Take the bodywork, for example, made of three-arm pieces intricately linked together to form a pattern that resembles a fabric. Lego elements are made of hard ABS plastic, but when linked together in this special way, the resulting surface is actually flexible enough to mimic the metal bodywork of the original McLaren P1.
‘It handles quite well!’
But the most important part is that this is a fully drivable car. Instead of a conventional combustion engine, the car uses 768 Lego Power Function motors, arranged into eight motor packs. The motors simulate the P1’s V8 engine, making it capable of performing on the track.
The result—according to Norris, the Lego designers, and the McLaren engineers—is a Lego P1 that can steer and take on curves similar to its real-world counterpart.
Obviously, the original P1 is quite a different beast. Introduced in 2013, the P1 was designed to push the boundaries of performance and technology. It combines a 3.8-liter twin-turbocharged V8 combustion engine with an electric motor, capable of producing a total output of 903 horsepower and 664 lb-ft of torque. This power allows the P1 to accelerate from 0 to 60 mph in 2.8 seconds, with a top speed electronically limited to 217 mph.

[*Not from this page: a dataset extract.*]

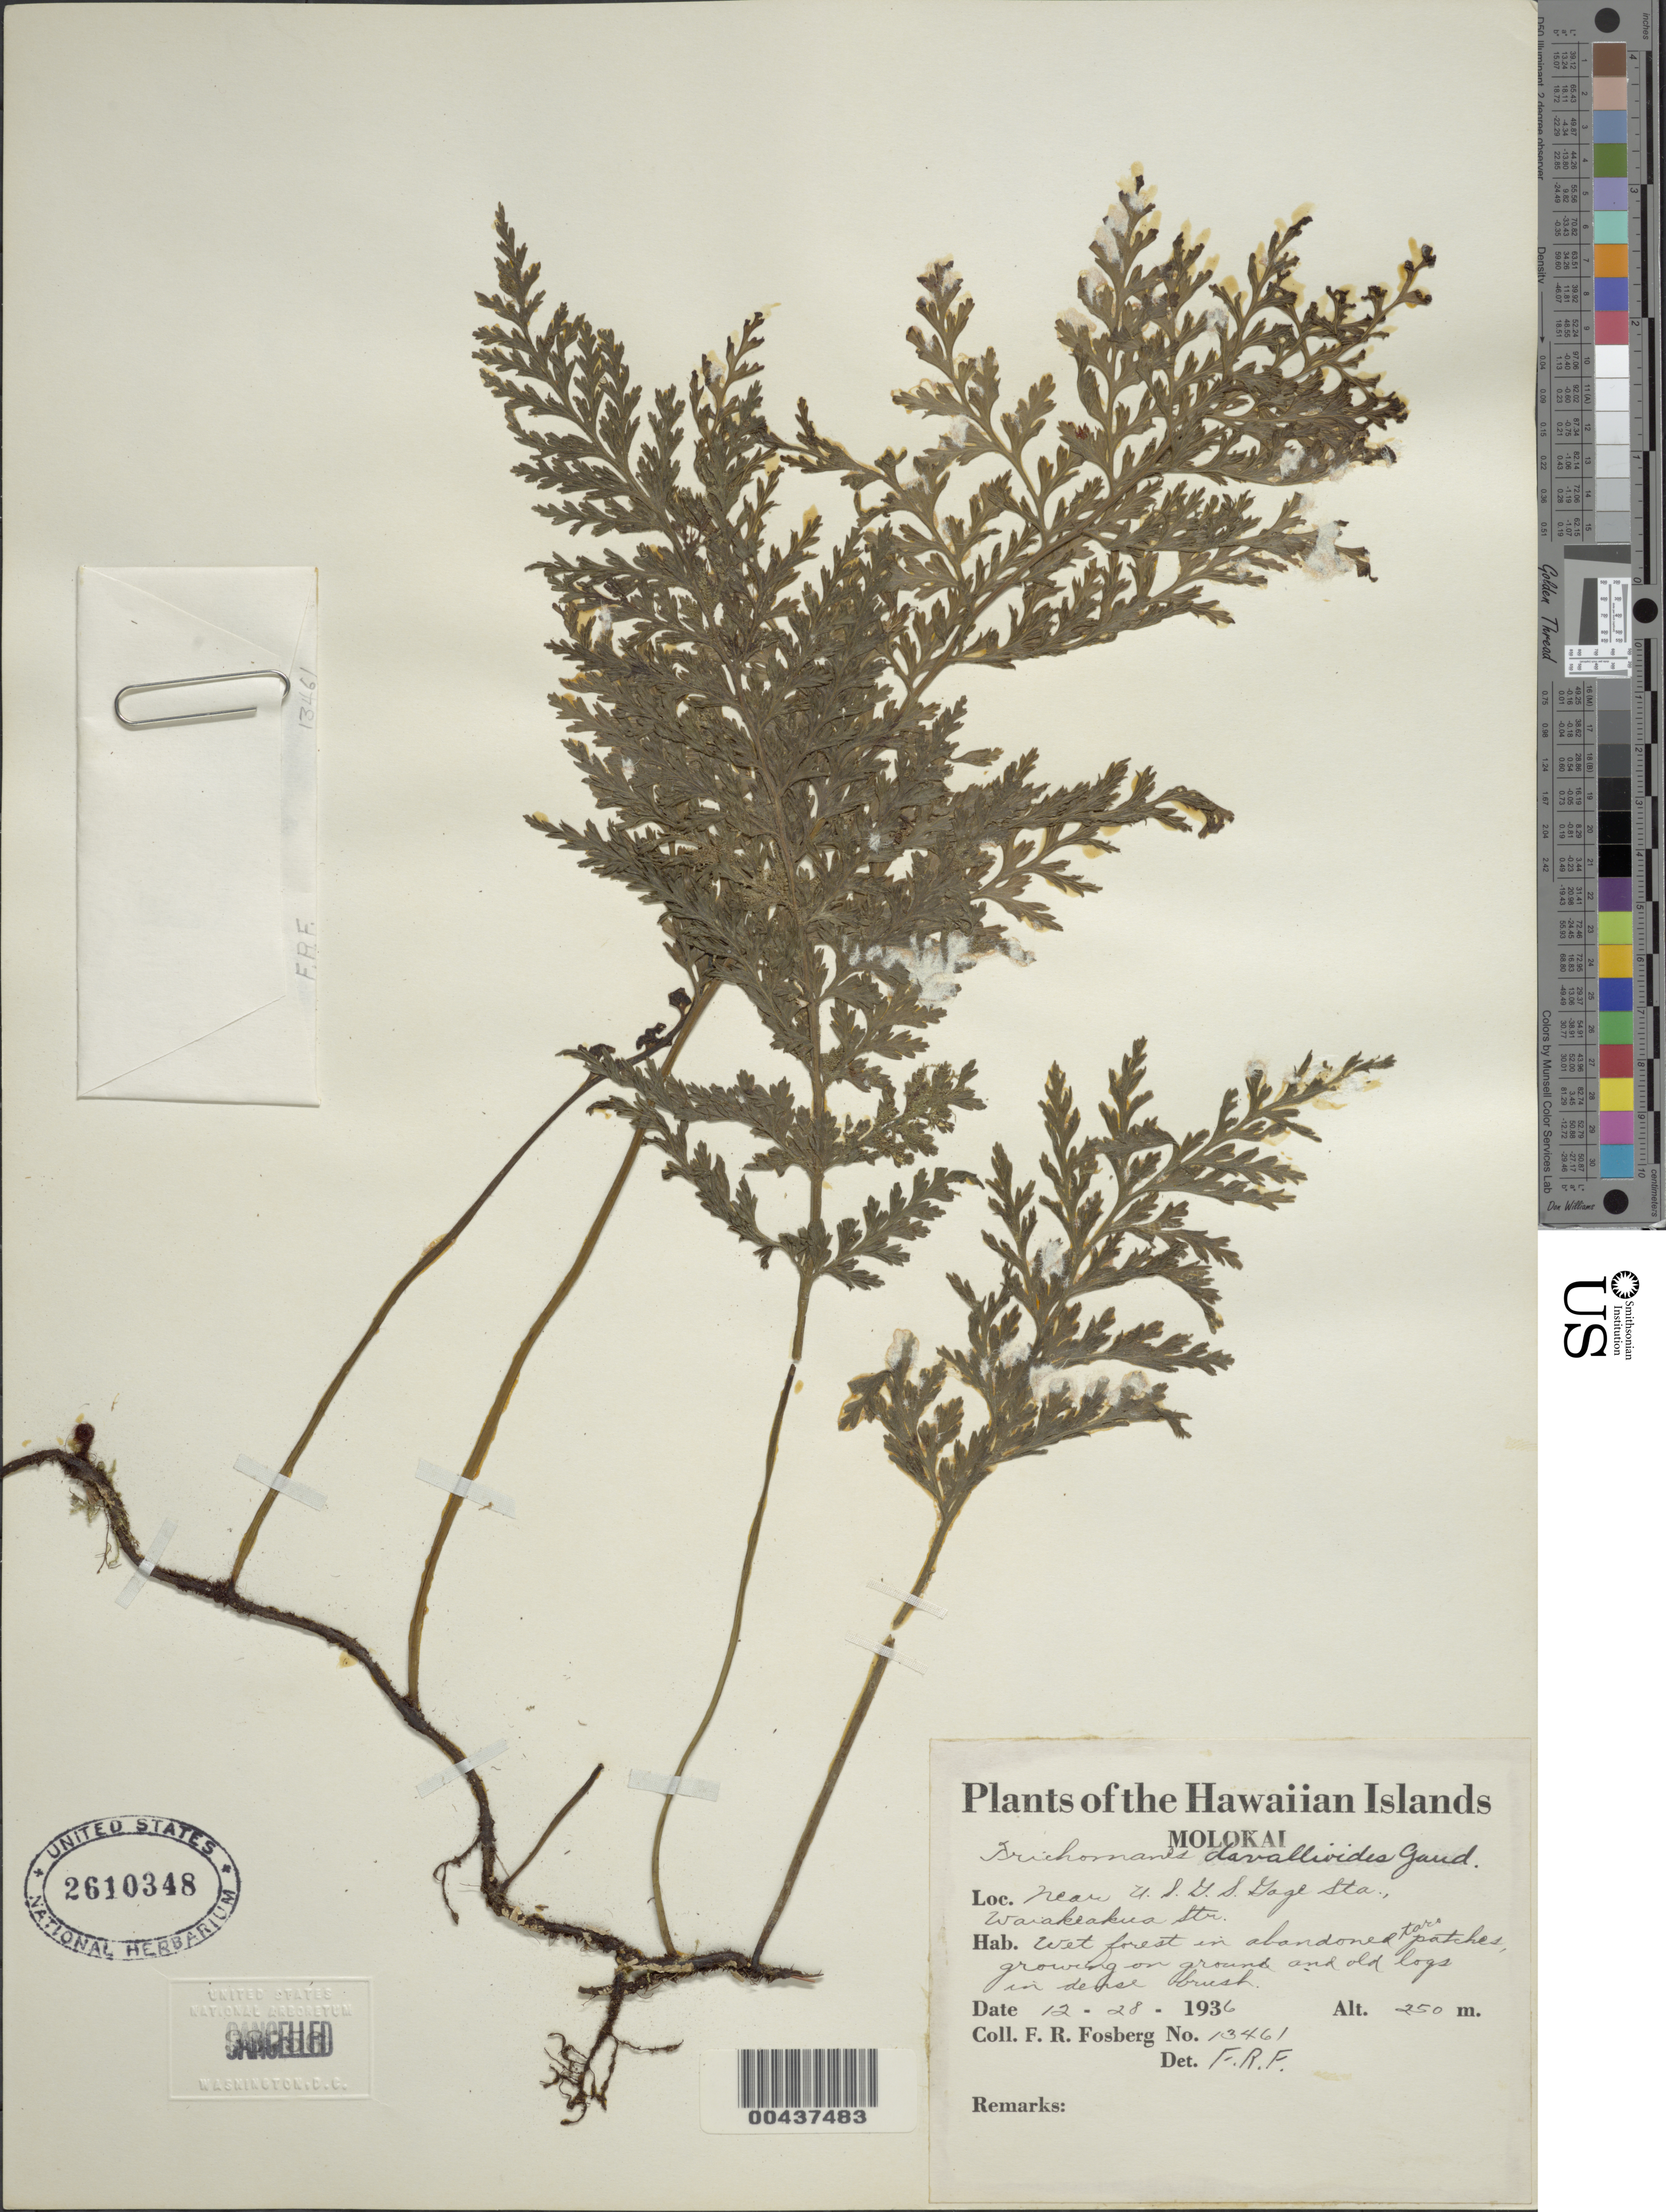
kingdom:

The car’s structure is built around a carbon-fiber monocoque chassis, ensuring lightweight yet high-strength construction. Its advanced aerodynamics, featuring an active rear wing and adjustable front flaps, allow it to generate up to 1,320 pounds of downforce at high speeds. Additionally, the P1 includes a sophisticated suspension system with adaptive dampers and hydraulic roll control, enabling the car to handle like a race car on the road. These features, combined with regenerative braking, make the McLaren P1 one of the most advanced and high-performing hypercars ever built.
“The car was an icon of its time,” says Ben Gulliver, Test & Development Director at McLaren. “I hope that through this collaboration, we inspire the next generation of engineers to push the boundaries of automotive innovation.”
Engineering through play
The life-sized car is a fancy way to promote Lego’s new 1:8 scale Technic McLaren P1, which has 3,893 pieces and features a 7-speed gearbox and V8 piston engine ($500). It embodies the Lego’s learning through play philosophy, which claims that humans learn to be creative and develop technological solutions through play. Studies show that play fosters cognitive engagement, creativity, and problem-solving, making it an ideal framework for teaching real-world skills like engineering and robotics.
Lego Technic is the most advanced expression of that brand ethos. It goes beyond the toys and display models of regular Lego to enables people to create real-world machinery, from actual robotic arms to autonomous rovers. Kids and adults alike have used Technic to create machines capable of performing practical tasks like sorting bricks or crushing cans for recycling. The sophistication of the Technic system—complete with hundreds of gears, cogs, axels, pneumatic components, electric motors, and programmable sensors—allows for genuine innovation in areas like mechanics and robotics.
This McLaren P1 is the pinnacle of Technic system. I just wish I could drive it—and yes, crash it too.